Had Bolt argued this anytime up to, say, the late 1980s, the argument could have been described as merely “nativist”, arguing for the preservation of a dominant monocultural society, and, if nothing else, a coherent point of view. But now, there’s nothing to “invade”; in the last two decades, the numbers have shifted sufficiently to make us — especially in Melbourne and Sydney — a genuinely multicultural, multiethnic society.

As I’ve noted before, we weren’t really a multicultural society all the time we were talking about it, through the ’70s and ’80s — in terms of numbers, social power, etc, non-Anglos remained somewhat marginal. It was John Howard’s governments that cemented the policies by which Australia became a post-Anglo society, not the pointy-headed academics of Bolt’s fantasies.

The second thing to note is that, pre-1948, we were a genuinely multicultural society, in a manner entirely different to the post-1948 process, in which a de facto assimilation occurred by means of mass culture. Some, quite a few, older migrants might have never learnt English; their kids all watched Channel Nine and listened to 3XY/2KY. By contrast, pre-1948, it was understood that the — small — non-Anglo-cultures would have their own worlds, with which the Anglo-world interacted — Chinatown, Germantown (Richmond, in Melbourne), Jews, then Italians in Carlton, with their own newspapers.

That’s what makes Bolt’s remark about the Jews gathering in North Caulfield — which is surely anti-Semitic — so telling. He’s not about multiculturalism, the tribes, etc. He remains a proponent of the continental European reactionary tradition, an expression of white-skin hysteria. Antisemitism is always the hard stuff in this mix, because the Jews are seen as an alien presence at the heart of a non-Semitic Christian culture.

But whether Bolt is doing this as part of News Corp’s clear drive to maintain flagging sales through outrage (in which case he is unbelievably cynical) or whether he is doing this out of passion (in which case he is genuinely obsessive and stupid) is irrelevant to the greater issue.

That is, that we do need a joined-up serious conversation about how immigration, social development, urban planning and housing happen, because at the moment we are doing it not well, and the knee-jerk response to Bolt is to simply defend the current process, which is a shoddy neoliberal one of flooding the labour market to suppress wages, sell branded education, and pay little attention to how this changes cities and communities.

Neoliberalism is the internationalism of fools, and if progressives simply become its loyal subalterns on these matters, then they will be identified by large sections of the population as servants of the elite.

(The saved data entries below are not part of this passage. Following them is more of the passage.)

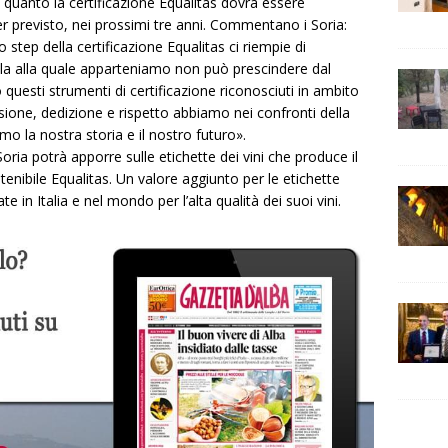
 in quanto la certificazione Equalitas dovrà essere
r previsto, nei prossimi tre anni. Commentano i Soria:
 step della certificazione Equalitas ci riempie di
cola alla quale apparteniamo non può prescindere dal
 questi strumenti di certificazione riconosciuti in ambito
sione, dedizione e rispetto abbiamo nei confronti della
mo la nostra storia e il nostro futuro».
Soria potrà apporre sulle etichette dei vini che produce il
tenibile Equalitas. Un valore aggiunto per le etichette
e in Italia e nel mondo per l’alta qualità dei suoi vini.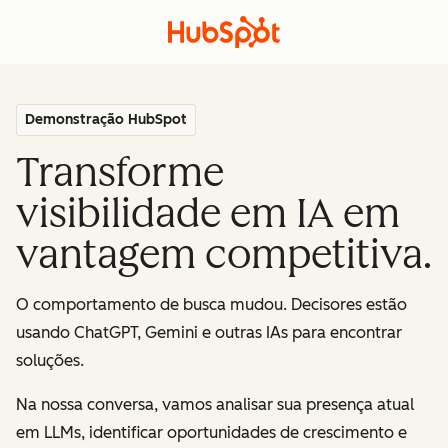
Demonstração HubSpot
Transforme
visibilidade em IA em
vantagem competitiva.
O comportamento de busca mudou. Decisores estão
usando ChatGPT, Gemini e outras IAs para encontrar
soluções.
Na nossa conversa, vamos analisar sua presença atual
em LLMs, identificar oportunidades de crescimento e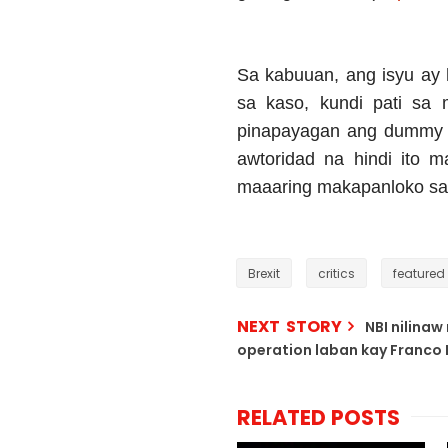
Sa kabuuan, ang isyu ay 
sa kaso, kundi pati sa 
pinapayagan ang dummy b
awtoridad na hindi ito m
maaaring makapanloko sa 
Brexit
critics
featured
NEXT STORY
NBI nilina
operation laban kay Franc
RELATED POSTS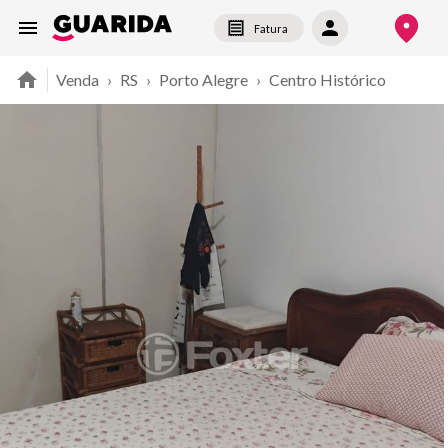
Fatura
Venda
›
RS
›
Porto Alegre
›
Centro Histórico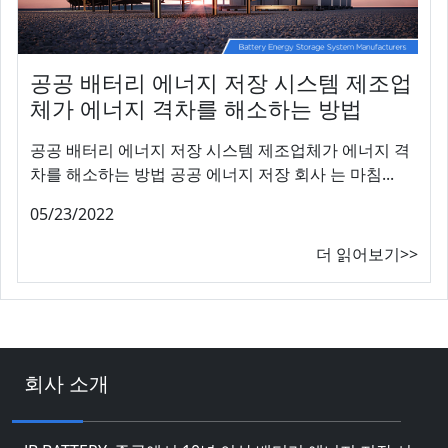
공공 배터리 에너지 저장 시스템 제조업
체가 에너지 격차를 해소하는 방법
공공 배터리 에너지 저장 시스템 제조업체가 에너지 격
차를 해소하는 방법 공공 에너지 저장 회사 는 마침...
05/23/2022
더 읽어보기>>
회사 소개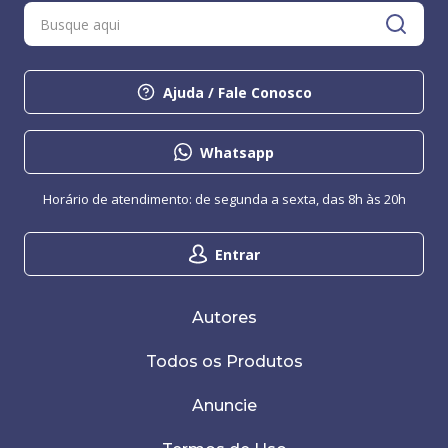
Ajuda / Fale Conosco
Whatsapp
Horário de atendimento: de segunda a sexta, das 8h às 20h
Entrar
Autores
Todos os Produtos
Anuncie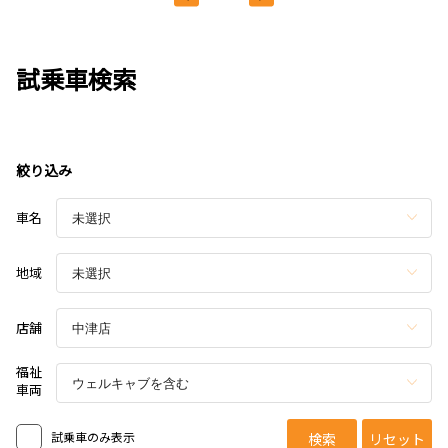
試乗車検索
絞り込み
車名
地域
店舗
福祉
車両
試乗車のみ表示
検索
リセット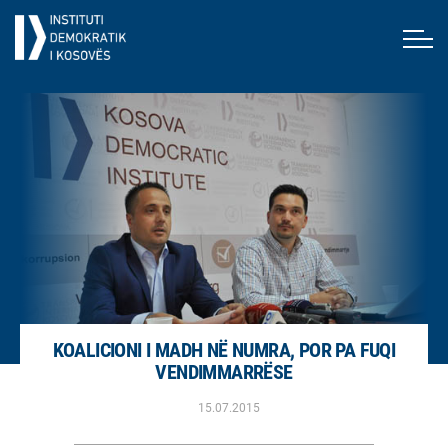
KOALICIONI I MADH NË NUMRA, POR PA FUQI
VENDIMMARRËSE
15.07.2015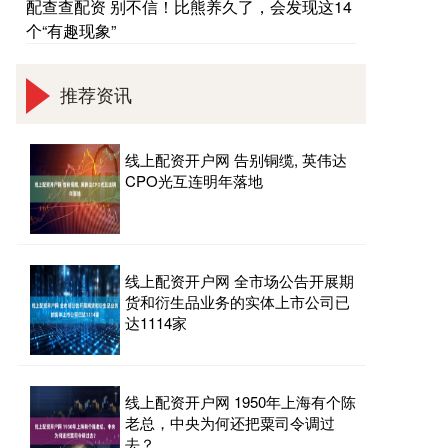
配查查配资 别不信！比熊养久了，会发现这14
个“有趣现象”
推荐资讯
线上配资开户网 告别铜缆, 英伟达
CPO光互连明年落地
线上配资开户网 全市场公告开展期
货和衍生品业务的实体上市公司已
达1114家
线上配资开户网 1950年上海有个陈
老总，中央为何还把粟司令调过
去？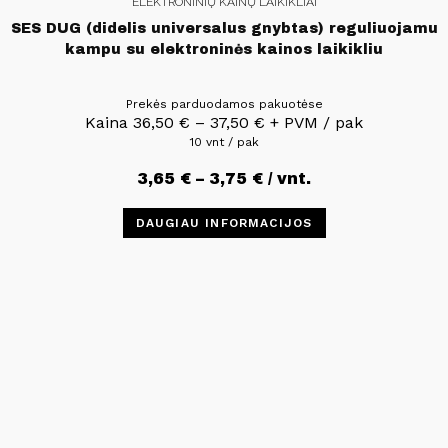
ELEKTRONINIŲ KAINŲ LAIKIKLIAI
SES DUG (didelis universalus gnybtas) reguliuojamu
kampu su elektroninės kainos laikikliu
Prekės parduodamos pakuotėse
Kaina
36,50
€
–
37,50
€
+ PVM / pak
10 vnt / pak
3,65
€
–
3,75
€
/ vnt.
DAUGIAU INFORMACIJOS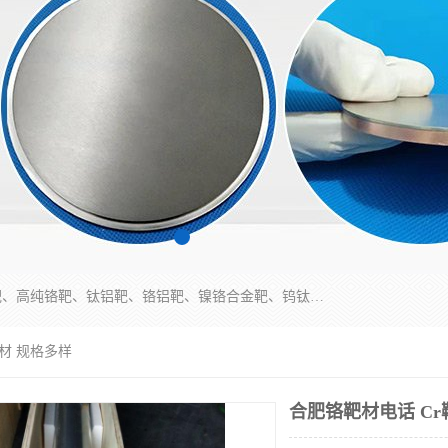
东莞市鼎伟新材料有限公司专业生产：镍钒合金靶、高纯铬靶、钛铝靶、铬铝靶、镍铬合金靶、钨钛合金靶材等；公司先后研发的蒸发材料、溅射靶材系列产品广泛应用到国内外众多知名电子、太阳能企业当中，以较高的性价比，成功发替代了国外进口产品，颇受用户好评。
靶材 规格多样
合肥铬靶材电话 Cr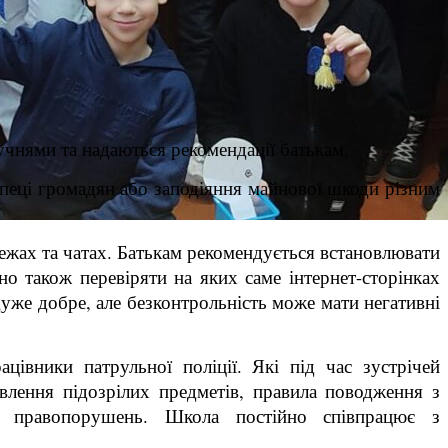
учнями та надаються рекомендації батькам.
зпеці громадян або заподіяння майнової шкоди різним
жах та чатах. Батькам рекомендується встановлювати
о також перевіряти на яких саме інтернет-сторінках
дуже добре, але безконтрольність може мати негативні
івники патрульної поліції. Які під час зустрічей
влення підозрілих предметів, правила поводження з
ння правопорушень. Школа постійно співпрацює з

It’s not wrong or racist to feel a little disturbed that the whole north of the Melbourne CBD has become a giant, mostly Asian, student village, with a short-term population many of whom could be anywhere. This is a product of a lack of mixed-use, central public housing, and the casual commercial nihilism in which state Labor governments have engaged for some time now.

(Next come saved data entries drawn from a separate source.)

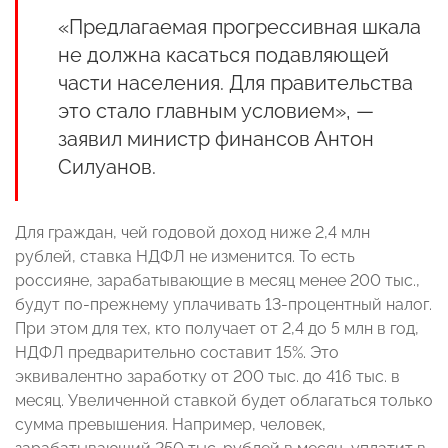
«Предлагаемая прогрессивная шкала
не должна касаться подавляющей
части населения. Для правительства
это стало главным условием», —
заявил министр финансов Антон
Силуанов.
Для граждан, чей годовой доход ниже 2,4 млн
рублей, ставка НДФЛ не изменится. То есть
россияне, зарабатывающие в месяц менее 200 тыс.,
будут по-прежнему уплачивать 13-процентный налог.
При этом для тех, кто получает от 2,4 до 5 млн в год,
НДФЛ предварительно составит 15%. Это
эквивалентно заработку от 200 тыс. до 416 тыс. в
месяц. Увеличенной ставкой будет облагаться только
сумма превышения. Например, человек,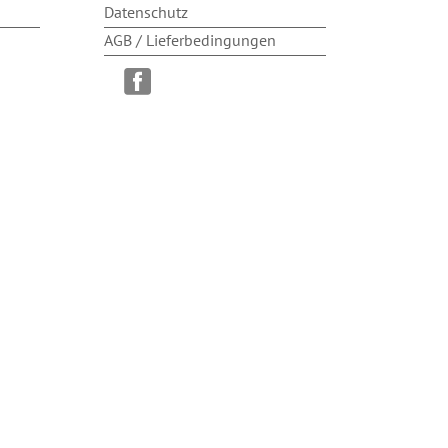
Datenschutz
AGB / Lieferbedingungen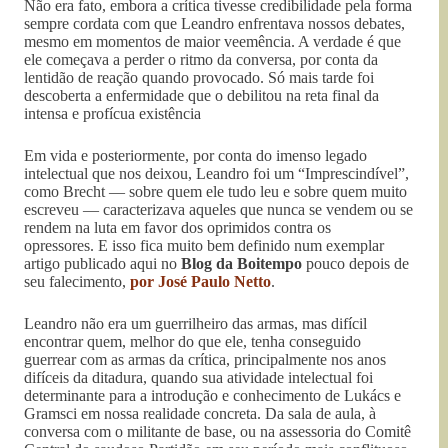
Não era fato, embora a crítica tivesse credibilidade pela forma
sempre cordata com que Leandro enfrentava nossos debates,
mesmo em momentos de maior veemência. A verdade é que
ele começava a perder o ritmo da conversa, por conta da
lentidão de reação quando provocado. Só mais tarde foi
descoberta a enfermidade que o debilitou na reta final da
intensa e profícua existência
Em vida e posteriormente, por conta do imenso legado
intelectual que nos deixou, Leandro foi um “Imprescindível”,
como Brecht — sobre quem ele tudo leu e sobre quem muito
escreveu — caracterizava aqueles que nunca se vendem ou se
rendem na luta em favor dos oprimidos contra os
opressores. E isso fica muito bem definido num exemplar
artigo publicado aqui no
Blog da Boitempo
pouco depois de
seu falecimento,
por José Paulo Netto
.
Leandro não era um guerrilheiro das armas, mas difícil
encontrar quem, melhor do que ele, tenha conseguido
guerrear com as armas da crítica, principalmente nos anos
difíceis da ditadura, quando sua atividade intelectual foi
determinante para a introdução e conhecimento de Lukács e
Gramsci em nossa realidade concreta. Da sala de aula, à
conversa com o militante de base, ou na assessoria do Comitê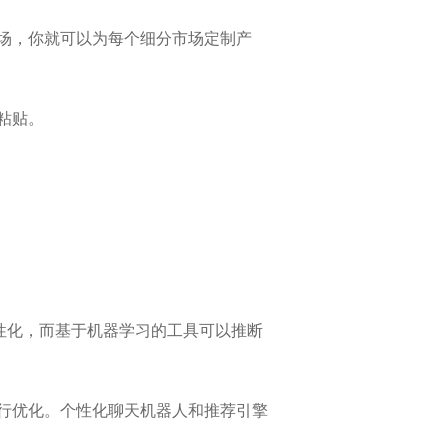
场，你就可以为每个细分市场定制产
粘贴。
个性化，而基于机器学习的工具可以推断
行优化。个性化聊天机器人和推荐引擎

The same goes for urban centres like Box Hill in Melbourne’s east, core sections of which have become rather separated. But this is once again the product of networks of capital being permitted to wholly reconstruct urban spaces for specific markets.

People have a right to live where they want, but different ways of allocating space would mean that communities of affinity can form, which are also “inter-threaded” with other communities. To believe that we should pay no attention to this, as part of urban policy, from the left/progressive side, is to put too much faith in the capacity of humans to live via abstract and universal values, which is the core idiocy of progressivism. We are going to become a genuinely global nation, especially in our urban centres, that is a rather taller order than simply being a European multicultural/Indigenous one, and it is not something that can be done in a fit of absent-mindedness.

Meanwhile, we wait to see if the leaders of Australian Jewish peak bodies will break off from their ultra-Zionism long enough to actually speak up for their own community, and name right-wing anti-Semitism for what it is, before the next outrage, and evidence that the Australian right has decomposed into a thoroughly pernicious entity.